28.04.2021

Zahnpflege beim Hund

So schützt ihr euren Vierbeiner vor Krankheiten

Die Zahnpflege beim Hund ist hygienisch bedeutsam und sorgt für eine gesunde Gesamtentwicklung vor. Denn tatsächlich können Hunde an allen Zahnproblemen erkranken, wie wir Menschen auch. Doch welche Besonderheiten gibt es in der Dentalpflege beim Hund und wie genau ist beim Zähneputzen vorzugehen?

Wie sieht das Gebiss des Hundes aus?

Das Hundegebiss ist Waffe und Zerkleinerungshilfe zugleich, es unterstützt den Hund also in der Jagd und im Verzehr.

Ähnlich wie bei uns Menschen haben junge Hunde ein Milchgebiss, welches aus 28 Zähnen besteht. Im Alter von drei bis sechs Monaten fallen die Zähne aus und der Hund entwickelt sein bleibendes Gebiss.

Dieses ist aus

  • zwölf Schneidezähnen,
  • vier Fangzähnen,
  • 16 vorderen Backenzähnen
  • und zehn hinteren Backenzähnen,

insgesamt also 42 Zähnen, aufgebaut.

Welche Krankheiten können bei Hunden ohne Zahnpflege entstehen?

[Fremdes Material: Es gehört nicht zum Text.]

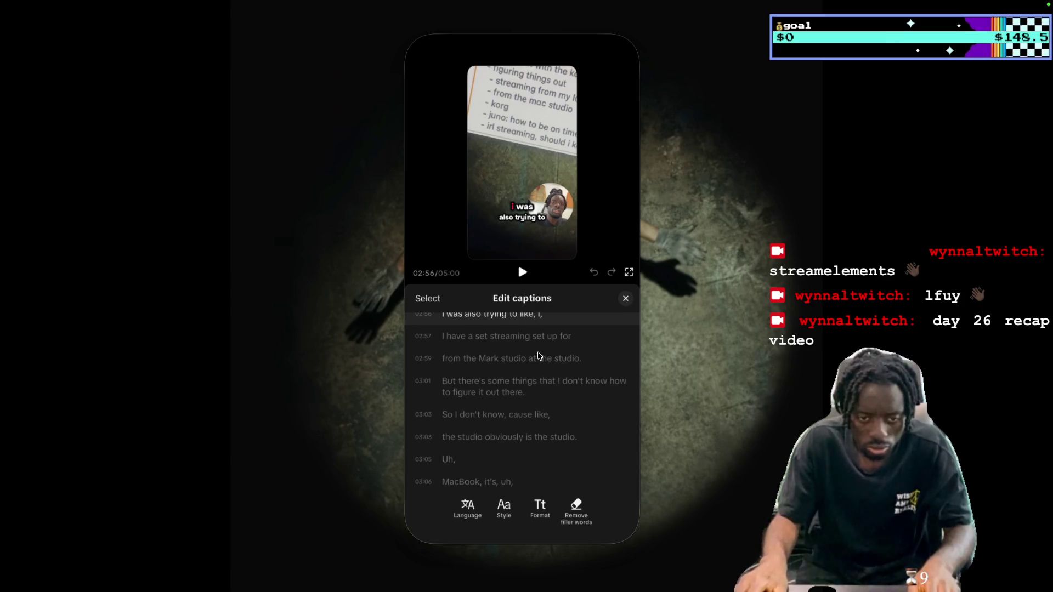
left_click(523, 273)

Der Großteil der Hunde leidet im Laufe des Lebens an einem gesundheitsrelevanten Zahnproblem:

Plaque und Zahnstein

Wenn an den Zähnen nach der Fütterung Reste verbleiben, bildet sich an diesen Stellen der sogenannte Plaque. Plaque ist ein weicher, weißer Zahnbelag, der durch gewöhnliche Zahnpflege problemlos entfernt werden kann. Falls der Plaque jedoch am Zahn bleibt, vermengt er sich innerhalb weniger Tage mit Bakterien und Speichel und mineralisiert. Der ehemalige Plaque wird dann zu einer festen gelben oder braunen Schicht (Zahnstein), die nur noch mit speziellem Dentalwerkzeug beseitigt werden kann.

Karies

Karies kann nicht nur am menschlichen Zahn, sondern auch im Gebiss des Hundes entstehen. Zucker und Plaque fördern den Krankheitsverlauf, deshalb sollte die Nahrung deines Hundes möglichst frei von industriellem Zucker und natürlichen Süßquellen sein.

Entzündungen

Zahnfleischentzündungen können zum Beispiel durch splittriges Holz oder ungepflegte Zähne entstehen. Die betroffenen Stellen sind auffällig rot. Außerdem leidet der Hund im fortgeschrittenen Stadium an Mundgeruch. Einige Hunde stellen daraufhin das Fressen ein, bei anderen siegt der Hunger und der Appetit. Doch auch bei Hunden, die noch fressen, ist die Lage ernstzunehmen, denn die häusliche Pflege reicht bei schweren Entzündungen nicht aus. Manchmal hilft nur noch ein ärztlicher Eingriff unter antibiotischer Medikation.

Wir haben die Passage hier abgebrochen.